Why People Attend Conferences
In the meetings industry, there is considerable—and justifiable—concern that skyrocketing fuel prices may be the straw that breaks the camel’s back. That people will say “enough” and refuse to pay higher and higher airfares, and that many will stop going to conferences and meetings altogether.
For most meetings, it’s already a struggle to break even. Many don’t make it. But I don’t want to talk about those meetings. I want to talk about the last two conferences I attended, not because they illustrate this trend, but because they buck it.
In June, the San Diego-based strategic meetings firm Concepts Worldwide invited The Conference Publishers to join its team at the 44th Drug Information Association conference and trade show, in Boston. It was a great honour, and great fun, to work beside our friends from Concepts. We expect our participation to generate measurable medium- and long-term benefits for our firm.
Turnout for the 44th DIA conference and trade show was up about 1,000 from the 43rd.
I write this from a hotel room in Las Vegas where I’m attending Meeting Professionals International’s World Education Congress. This is, by a healthy margin, the largest gathering MPI has ever assembled. While Las Vegas is widely seen as an appealing destination, I’m convinced there’s more at play.
It may be dangerous to try to identify just one or two factors behind either of these successes, but I will anyway.

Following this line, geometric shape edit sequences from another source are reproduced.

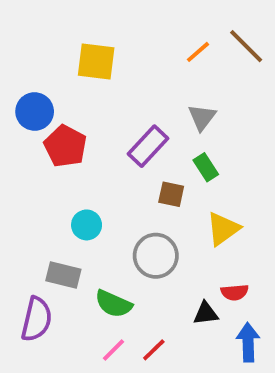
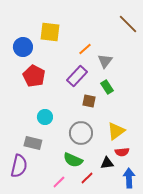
orange line: (198, 52) -> (85, 49), moved
blue circle: (35, 112) -> (23, 47), moved
yellow triangle: (223, 229) -> (116, 131), moved
green semicircle: (113, 304) -> (73, 160), moved
red line: (154, 350) -> (87, 178), moved

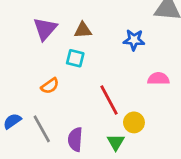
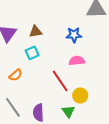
cyan square: (75, 58) -> (32, 53), turned -32
pink semicircle: (158, 79) -> (77, 61), moved

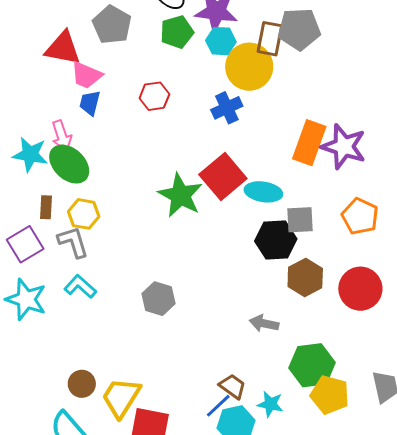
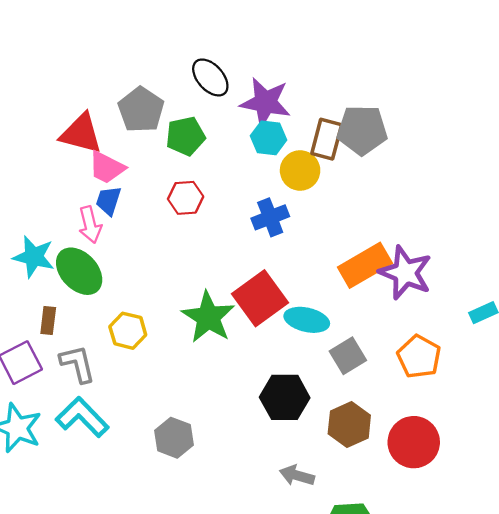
green pentagon: (177, 32) -> (185, 136), moved
yellow circle: (249, 67) -> (300, 170), size x0.7
pink arrow: (62, 136) -> (90, 225), moved
orange rectangle: (309, 143) -> (365, 265), turned 36
yellow hexagon: (84, 214) -> (128, 331), moved
gray square: (300, 220) -> (348, 356), turned -32
black hexagon: (276, 240) -> (285, 397), moved
cyan L-shape: (80, 287) -> (82, 417), size x1.4

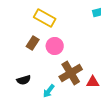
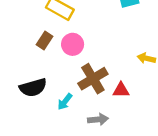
black semicircle: (24, 80) -> (33, 88), size x1.5

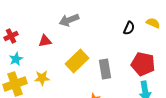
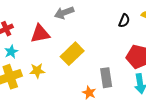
red triangle: (45, 41) -> (40, 34), size x1.5
gray rectangle: (105, 69) -> (106, 78), moved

The DIA conference and trade show offers manufacturers, regulators, and other pharmaceutical stakeholders two very important things:
- A unique opportunity for frank exchanges among groups with conflicting interests and agendas
- A marketplace for a structurally complex and highly segmented industry
If the secret to DIA’s success is delivery of a consistent event that respects stakeholders’ comfort zones, MPI has taken a completely contrary approach. MPI has begun to treat its conferences as “learning labs.” MPI takes risks in modeling innovative meeting techniques and technologies for its members. And the risk-taking seems to be paying off.
On Sunday morning, keynote speaker Patrick Dixon reminded more than 4,000 MPI members that “life’s too short to waste time on things that don’t matter.”
That is the test that every meeting, every conference, must pass. If you make it worth your members’ time—if you make it matter to them—they will come.
Do you know what matters to your members?